The
let-7 microRNA (miRNA) is an important regulator of developmental timing in the heterochronic pathway in the seam cell lineage of C. elegans. It is also a key regulator of cell differentiation in various organisms, and the loss of
let-7 expression has also been associated with human cancer [1]. In C. elegans,
let-7 controls cell division and terminal differentiation at the transition from the fourth larval stage (L4) to adult stage. Known targets of the
let-7 miRNA include
lin-41 and
hbl-1 genes, which are regulated via the interaction of their 3'UTRs with
let-7.
Even though these two targets of
let-7 have already been identified, it is still unclear how the functions of these genes give rise to the observed phenotypes. In order to understand how these key regulators of developmental timing actually effect cell fate outcomes, we aimed to identify additional downstream targets and effector genes.

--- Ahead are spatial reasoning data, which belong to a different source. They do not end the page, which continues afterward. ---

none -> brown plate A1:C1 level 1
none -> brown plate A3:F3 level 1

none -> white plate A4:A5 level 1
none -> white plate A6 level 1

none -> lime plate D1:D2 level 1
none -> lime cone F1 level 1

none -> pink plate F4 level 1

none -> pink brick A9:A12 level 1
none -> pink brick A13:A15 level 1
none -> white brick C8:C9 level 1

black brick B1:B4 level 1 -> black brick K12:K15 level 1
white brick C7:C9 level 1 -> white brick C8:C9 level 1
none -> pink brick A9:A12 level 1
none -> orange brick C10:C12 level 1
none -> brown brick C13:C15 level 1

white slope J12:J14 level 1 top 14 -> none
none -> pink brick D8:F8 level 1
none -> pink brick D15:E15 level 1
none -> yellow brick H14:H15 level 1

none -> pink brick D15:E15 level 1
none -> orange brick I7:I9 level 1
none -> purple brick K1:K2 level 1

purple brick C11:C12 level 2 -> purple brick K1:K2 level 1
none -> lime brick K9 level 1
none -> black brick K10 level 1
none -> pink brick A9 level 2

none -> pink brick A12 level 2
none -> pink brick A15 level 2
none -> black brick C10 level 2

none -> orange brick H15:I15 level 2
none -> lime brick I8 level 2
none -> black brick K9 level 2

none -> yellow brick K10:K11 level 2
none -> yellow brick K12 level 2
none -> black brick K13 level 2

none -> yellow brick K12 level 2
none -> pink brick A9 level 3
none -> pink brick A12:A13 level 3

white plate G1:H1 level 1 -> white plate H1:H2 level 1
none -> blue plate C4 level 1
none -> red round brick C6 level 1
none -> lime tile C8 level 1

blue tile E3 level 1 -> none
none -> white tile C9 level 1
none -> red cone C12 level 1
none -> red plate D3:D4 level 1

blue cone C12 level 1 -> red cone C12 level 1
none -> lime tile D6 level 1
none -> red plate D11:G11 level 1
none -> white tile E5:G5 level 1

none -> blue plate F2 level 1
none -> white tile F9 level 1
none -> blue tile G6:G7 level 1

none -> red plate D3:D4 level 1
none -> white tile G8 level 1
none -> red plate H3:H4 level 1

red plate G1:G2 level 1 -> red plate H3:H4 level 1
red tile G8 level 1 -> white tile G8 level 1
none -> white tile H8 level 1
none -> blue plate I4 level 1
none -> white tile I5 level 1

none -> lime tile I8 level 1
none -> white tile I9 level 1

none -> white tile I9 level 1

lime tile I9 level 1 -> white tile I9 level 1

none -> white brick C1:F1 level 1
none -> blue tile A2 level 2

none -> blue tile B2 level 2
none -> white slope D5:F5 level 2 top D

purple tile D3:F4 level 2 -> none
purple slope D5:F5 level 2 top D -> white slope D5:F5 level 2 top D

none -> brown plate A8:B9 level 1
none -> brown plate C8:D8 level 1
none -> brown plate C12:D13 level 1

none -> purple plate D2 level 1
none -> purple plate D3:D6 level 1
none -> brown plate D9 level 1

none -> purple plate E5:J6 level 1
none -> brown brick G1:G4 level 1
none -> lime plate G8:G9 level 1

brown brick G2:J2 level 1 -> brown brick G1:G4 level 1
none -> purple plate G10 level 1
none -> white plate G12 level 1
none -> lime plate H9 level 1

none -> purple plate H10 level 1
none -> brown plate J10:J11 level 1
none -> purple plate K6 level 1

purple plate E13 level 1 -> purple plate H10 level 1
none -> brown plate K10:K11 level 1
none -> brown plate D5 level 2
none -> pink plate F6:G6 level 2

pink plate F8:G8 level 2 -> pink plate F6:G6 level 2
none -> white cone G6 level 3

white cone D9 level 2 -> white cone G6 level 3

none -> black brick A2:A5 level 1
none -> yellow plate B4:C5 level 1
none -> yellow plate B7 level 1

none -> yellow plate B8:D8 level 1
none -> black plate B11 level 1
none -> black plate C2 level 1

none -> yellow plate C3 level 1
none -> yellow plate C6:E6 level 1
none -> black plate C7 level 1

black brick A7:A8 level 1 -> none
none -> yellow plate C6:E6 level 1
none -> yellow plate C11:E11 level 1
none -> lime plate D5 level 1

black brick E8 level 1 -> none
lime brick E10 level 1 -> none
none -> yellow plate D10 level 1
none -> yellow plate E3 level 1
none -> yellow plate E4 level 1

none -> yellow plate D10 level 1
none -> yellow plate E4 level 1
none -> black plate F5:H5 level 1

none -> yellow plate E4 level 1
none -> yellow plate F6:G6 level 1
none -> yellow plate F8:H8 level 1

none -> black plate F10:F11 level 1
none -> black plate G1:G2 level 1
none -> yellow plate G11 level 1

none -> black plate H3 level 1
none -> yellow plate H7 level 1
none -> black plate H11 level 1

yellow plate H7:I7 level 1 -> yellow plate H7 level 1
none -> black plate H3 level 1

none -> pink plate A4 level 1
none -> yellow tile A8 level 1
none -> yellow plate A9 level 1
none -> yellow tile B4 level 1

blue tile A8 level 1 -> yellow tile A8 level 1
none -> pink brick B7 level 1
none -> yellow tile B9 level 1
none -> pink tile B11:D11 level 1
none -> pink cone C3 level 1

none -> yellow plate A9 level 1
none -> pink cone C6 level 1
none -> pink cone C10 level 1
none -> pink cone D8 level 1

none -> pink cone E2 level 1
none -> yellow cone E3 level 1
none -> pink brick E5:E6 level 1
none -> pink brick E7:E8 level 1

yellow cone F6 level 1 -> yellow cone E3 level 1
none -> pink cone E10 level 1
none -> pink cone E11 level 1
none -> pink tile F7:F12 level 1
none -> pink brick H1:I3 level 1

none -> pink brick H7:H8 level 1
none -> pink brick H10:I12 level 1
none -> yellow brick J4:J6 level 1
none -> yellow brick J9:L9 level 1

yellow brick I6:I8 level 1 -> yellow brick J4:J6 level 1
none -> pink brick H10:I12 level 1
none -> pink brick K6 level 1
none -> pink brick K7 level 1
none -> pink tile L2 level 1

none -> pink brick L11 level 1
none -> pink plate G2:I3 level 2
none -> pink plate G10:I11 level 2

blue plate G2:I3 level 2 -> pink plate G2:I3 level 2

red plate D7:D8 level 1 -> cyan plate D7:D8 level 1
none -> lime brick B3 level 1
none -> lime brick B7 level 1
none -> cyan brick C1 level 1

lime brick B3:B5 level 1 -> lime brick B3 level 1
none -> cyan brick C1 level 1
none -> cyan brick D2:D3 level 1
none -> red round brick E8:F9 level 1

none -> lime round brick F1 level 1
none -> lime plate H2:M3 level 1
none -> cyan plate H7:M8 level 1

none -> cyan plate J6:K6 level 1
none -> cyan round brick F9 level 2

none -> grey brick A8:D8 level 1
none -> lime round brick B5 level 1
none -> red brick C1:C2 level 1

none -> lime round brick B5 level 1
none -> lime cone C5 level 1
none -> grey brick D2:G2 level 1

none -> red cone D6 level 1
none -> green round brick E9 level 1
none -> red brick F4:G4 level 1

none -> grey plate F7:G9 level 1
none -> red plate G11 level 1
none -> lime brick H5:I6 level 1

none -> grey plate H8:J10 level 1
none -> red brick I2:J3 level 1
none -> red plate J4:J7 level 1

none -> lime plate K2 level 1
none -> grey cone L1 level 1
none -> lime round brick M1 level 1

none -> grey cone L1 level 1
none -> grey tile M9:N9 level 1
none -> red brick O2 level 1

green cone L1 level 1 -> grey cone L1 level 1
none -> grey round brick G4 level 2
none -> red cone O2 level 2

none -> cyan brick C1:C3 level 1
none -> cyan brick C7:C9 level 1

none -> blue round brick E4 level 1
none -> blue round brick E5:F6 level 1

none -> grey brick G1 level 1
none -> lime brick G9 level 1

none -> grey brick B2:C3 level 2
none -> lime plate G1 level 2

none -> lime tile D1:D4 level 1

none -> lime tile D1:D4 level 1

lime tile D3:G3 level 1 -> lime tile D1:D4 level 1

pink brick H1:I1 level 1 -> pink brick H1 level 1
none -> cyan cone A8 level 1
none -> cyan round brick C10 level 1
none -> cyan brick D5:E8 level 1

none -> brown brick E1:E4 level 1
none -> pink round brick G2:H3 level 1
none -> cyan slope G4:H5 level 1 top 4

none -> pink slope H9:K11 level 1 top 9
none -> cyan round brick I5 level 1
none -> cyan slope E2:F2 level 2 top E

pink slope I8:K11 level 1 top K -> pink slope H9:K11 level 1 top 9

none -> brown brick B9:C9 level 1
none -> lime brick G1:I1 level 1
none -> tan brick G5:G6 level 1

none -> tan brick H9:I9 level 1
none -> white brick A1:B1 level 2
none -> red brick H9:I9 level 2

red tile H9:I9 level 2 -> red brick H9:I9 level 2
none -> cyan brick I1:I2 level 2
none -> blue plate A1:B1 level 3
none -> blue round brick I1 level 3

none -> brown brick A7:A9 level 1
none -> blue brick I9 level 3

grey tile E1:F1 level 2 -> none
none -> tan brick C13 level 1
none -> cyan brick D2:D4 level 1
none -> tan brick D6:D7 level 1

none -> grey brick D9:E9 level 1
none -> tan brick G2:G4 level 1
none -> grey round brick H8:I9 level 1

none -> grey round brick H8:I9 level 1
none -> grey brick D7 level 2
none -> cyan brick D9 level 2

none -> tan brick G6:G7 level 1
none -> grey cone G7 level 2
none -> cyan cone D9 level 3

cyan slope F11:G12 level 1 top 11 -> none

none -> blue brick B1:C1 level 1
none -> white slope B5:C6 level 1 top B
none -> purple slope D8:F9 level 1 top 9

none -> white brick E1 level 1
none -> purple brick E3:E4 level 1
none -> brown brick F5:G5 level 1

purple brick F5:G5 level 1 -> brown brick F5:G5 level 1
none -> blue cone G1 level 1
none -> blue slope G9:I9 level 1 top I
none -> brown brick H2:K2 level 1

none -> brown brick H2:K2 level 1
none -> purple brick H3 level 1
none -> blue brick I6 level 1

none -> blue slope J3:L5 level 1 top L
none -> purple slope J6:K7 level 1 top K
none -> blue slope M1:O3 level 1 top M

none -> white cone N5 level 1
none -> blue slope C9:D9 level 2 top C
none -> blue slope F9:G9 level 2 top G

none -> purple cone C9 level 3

Loss of ACE (angiotensin converting enzyme)-like Non-peptidase (
acn-1) function lead to a suppression of the retarded phenotypes resulting from the loss of
let-7 expression, both in the hypodermal seam cells and in the vulva. However, loss of
acn-1 by itself did not appear to cause any precocious heterochronic defect in the seam cells and alae. Previous research has examined the expression pattern of
acn-1 and found that it is expressed in hypodermal seam cells, vulval cells, and the ray papillae of the male tail during all larval stages, but not in adulthood [2], meaning that it is down-regulated during the L4 or young adult stage, approximately the same time that
let-7 is being expressed. However, its 3'UTR does not have any predicted binding site for the
let-7 miRNA, making it unlikely to be a direct target of
let-7. Brooks et al. also reported that knock-down of
nhr-25, which is part of the nuclear hormone receptor protein family, by RNAi can silence the expression of ACN-1::GFP fusion protein expression in the seam cells [2]. This nuclear receptor gene
nhr-25 was later identified by our lab to play multiple roles at the larva-to-adult transition [3]. Our hypotheses is that
acn-1 is not directly regulated by
let-7, but functions further downstream. We aim to further elucidate how this new gene fits into the heterochronic pathway.
References: 1. Nimmo, R. and F. Slack, Chromosoma, 2009. 118(4).
2. Brooks, D.R., et al., J Biol Chem., 2003. 278(52).
3. Hada, K., et al., Dev Biol., 2010. 344(2).